Мама не получила образования, и это, должно быть, ее очень беспокоило. Видимо, поэтому она стала общественной активисткой и выступала за свободный доступ к образованию и против гендерного неравенства. Такая активность была необычной для непальской женщины в то время, однако мама боролась за то, во что верила. Часто ей едва удавалось заработать на еду, тем не менее наша семья выдержала. Когда братья подросли, они тоже начали работать. Они вставали в пять утра и отправлялись запасать траву для трех быков, которые у нас были. После этого на весь день уходили в школу.

Мне уже было легче. В нашем саду росло несколько апельсиновых деревьев, и когда созревали плоды, я забирался на ветки и тряс их, пока все апельсины не падали. Я ел досыта, а на следующий день собирал оставшиеся трофеи, и пир повторялся. Но когда мне исполнилось четыре года, семья переехала на юг Непала, в расположенную в джунглях Читвана деревню Рамнагар, более чем в 350 километрах от Даны. Здесь было очень жарко, а горы остались далеко на севере. Причиной отъезда стала боязнь оползней, постоянно угрожавших Дане, – в районе есть несколько рек, которые в непогоду быстро выходят из берегов.

Я не особо переживал из-за переезда. До джунглей было рукой подать, и когда мама уходила собирать хворост, мне было где найти приключения – на деревенской улице, в лесу, у воды. С раннего детства я легко довольствовался малым и получал эмоции едва ли не на ровном месте. Возможно, поэтому в дальнейшем я не испытывал особенных трудностей в эмоциональном плане ни при несении воинской службы, ни коротая время в палатке на склоне горы.

Моя мама была очень строгой, но в выходные она только радовалась, когда я отправлялся в одиночку исследовать окрестности деревни. Бо́льшую часть времени с десяти утра до пяти дня я проводил на реке, занимаясь ловлей крабов и креветок. Мне доставляло радость жить на природе. Приключения, казалось, ждали повсюду. А мама морщилась по вечерам, когда я с гордостью предъявлял улов. «Зачем ты притащил эту гадость?» – недовольно спрашивала она.

Но скоро жизнь изменилась. Мои братья отправились служить в гуркхские подразделения. Они хотели помочь мне добиться лучшей жизни и каждый месяц высылали часть жалованья домой, оплачивая мою учебу в Small Heaven Higher Secondary School – школе-интернате в Читване. Такое образование можно было назвать роскошью, хотя, разумеется, никто не знал, сколько это продлится.

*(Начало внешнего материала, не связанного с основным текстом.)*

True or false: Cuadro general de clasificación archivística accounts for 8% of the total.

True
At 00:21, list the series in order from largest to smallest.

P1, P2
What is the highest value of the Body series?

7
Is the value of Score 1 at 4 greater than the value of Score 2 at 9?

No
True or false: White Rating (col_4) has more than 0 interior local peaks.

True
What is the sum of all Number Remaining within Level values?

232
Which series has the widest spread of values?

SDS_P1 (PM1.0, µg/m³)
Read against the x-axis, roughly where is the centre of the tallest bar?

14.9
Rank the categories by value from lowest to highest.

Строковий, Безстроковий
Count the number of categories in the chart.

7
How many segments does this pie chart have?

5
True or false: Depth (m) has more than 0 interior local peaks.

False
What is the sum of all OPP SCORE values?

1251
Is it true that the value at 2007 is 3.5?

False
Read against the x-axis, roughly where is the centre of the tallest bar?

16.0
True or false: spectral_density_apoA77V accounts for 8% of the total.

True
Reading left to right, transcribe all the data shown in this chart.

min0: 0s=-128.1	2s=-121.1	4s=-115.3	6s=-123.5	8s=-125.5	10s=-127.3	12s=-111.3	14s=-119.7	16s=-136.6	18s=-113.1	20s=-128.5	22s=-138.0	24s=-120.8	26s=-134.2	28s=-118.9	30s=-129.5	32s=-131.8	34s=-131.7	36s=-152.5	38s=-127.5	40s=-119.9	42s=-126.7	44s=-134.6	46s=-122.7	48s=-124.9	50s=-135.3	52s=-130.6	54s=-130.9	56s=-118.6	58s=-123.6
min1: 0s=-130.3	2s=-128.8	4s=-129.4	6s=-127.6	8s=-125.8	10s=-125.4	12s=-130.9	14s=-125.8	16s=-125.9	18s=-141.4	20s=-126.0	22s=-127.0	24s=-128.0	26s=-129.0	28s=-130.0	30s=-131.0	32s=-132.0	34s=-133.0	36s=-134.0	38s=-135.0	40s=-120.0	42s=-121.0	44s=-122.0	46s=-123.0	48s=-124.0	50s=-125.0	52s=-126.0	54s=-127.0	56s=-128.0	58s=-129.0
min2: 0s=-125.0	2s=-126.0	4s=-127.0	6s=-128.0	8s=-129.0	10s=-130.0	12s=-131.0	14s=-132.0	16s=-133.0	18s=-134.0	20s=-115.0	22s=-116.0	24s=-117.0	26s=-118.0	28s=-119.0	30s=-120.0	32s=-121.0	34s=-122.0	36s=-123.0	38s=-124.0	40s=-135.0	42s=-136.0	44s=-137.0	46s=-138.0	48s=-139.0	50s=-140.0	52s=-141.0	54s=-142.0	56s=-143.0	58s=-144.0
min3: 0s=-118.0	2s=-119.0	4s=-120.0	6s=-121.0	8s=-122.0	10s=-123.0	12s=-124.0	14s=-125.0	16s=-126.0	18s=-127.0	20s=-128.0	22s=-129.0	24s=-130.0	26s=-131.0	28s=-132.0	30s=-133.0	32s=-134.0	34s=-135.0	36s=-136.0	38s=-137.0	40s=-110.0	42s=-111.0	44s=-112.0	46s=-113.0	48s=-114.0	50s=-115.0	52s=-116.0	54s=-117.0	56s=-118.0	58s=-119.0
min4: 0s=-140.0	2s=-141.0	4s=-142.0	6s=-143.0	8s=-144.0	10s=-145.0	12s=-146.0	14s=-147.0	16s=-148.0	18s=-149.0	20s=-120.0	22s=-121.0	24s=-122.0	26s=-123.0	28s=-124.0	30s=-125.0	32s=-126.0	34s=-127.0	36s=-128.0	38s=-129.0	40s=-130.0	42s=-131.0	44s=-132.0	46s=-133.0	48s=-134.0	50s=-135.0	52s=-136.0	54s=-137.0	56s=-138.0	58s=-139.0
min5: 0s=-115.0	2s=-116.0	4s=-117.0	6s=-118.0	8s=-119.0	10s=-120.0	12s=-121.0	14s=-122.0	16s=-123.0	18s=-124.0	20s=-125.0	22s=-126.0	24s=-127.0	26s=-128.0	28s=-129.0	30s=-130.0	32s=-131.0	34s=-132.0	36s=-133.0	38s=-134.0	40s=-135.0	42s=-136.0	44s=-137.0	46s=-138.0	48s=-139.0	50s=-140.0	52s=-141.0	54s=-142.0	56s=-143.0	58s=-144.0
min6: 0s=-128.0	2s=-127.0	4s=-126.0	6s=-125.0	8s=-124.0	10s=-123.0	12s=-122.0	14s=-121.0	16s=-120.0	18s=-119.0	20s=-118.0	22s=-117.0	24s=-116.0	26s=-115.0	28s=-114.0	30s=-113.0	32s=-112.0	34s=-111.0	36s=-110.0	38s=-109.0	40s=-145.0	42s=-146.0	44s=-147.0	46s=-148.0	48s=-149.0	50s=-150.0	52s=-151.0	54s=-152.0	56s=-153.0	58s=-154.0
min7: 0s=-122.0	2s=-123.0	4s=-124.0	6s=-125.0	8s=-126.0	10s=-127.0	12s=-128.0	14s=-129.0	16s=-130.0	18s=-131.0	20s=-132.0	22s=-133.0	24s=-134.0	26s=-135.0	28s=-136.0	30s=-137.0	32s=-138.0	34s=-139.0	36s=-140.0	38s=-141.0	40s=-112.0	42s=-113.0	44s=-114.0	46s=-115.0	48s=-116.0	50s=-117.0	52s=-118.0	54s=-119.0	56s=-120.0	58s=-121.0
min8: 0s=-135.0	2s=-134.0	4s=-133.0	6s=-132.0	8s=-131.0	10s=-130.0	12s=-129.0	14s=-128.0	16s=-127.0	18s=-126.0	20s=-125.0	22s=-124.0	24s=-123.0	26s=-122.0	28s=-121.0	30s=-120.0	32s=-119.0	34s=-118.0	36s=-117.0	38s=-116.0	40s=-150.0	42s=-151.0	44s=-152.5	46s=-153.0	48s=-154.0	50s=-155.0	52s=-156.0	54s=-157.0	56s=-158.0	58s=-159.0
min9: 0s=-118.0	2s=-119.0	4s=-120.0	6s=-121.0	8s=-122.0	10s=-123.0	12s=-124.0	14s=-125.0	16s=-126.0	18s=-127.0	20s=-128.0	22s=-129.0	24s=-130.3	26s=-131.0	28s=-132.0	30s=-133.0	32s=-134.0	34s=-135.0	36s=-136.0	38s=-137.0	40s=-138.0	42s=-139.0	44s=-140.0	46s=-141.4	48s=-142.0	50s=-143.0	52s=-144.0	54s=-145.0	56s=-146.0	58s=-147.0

– Однажды твои братья захотят жениться, – говорила мама, – у них появятся семьи, и они не смогут больше оплачивать твои занятия.

Но уже тогда у меня был план, как поддерживать семью.

– Послушай, это хорошо, – сказал я маме, – я вырасту, сдам экзамены и стану школьным учителем или воспитателем в детском саду. И тогда я буду заботиться о тебе.

На самом деле я хотел стать гуркхом. У меня определенно имелись задатки для военной службы.

Несмотря на то что в интернат я попал в возрасте пяти лет, школьная жизнь вдали от дома устраивала меня. В школе все спали в общей спальне, верховодили старшие ученики, а учителя били тех, кто осмелился ослушаться. Так что первой задачей стало быстро приспособиться к нелегким условиям.

По мере взросления бороться за место под солнцем становилось все сложнее. Я, конечно, был силен и смел для своего возраста, но в школе училось много детей постарше, и с ними приходилось иметь дело. Иногда приезжала мама, привозила что-нибудь вкусное, и это тотчас же пытались отобрать у меня, едва она отправлялась домой. Порою я оставался без еды и ничего не мог с этим поделать.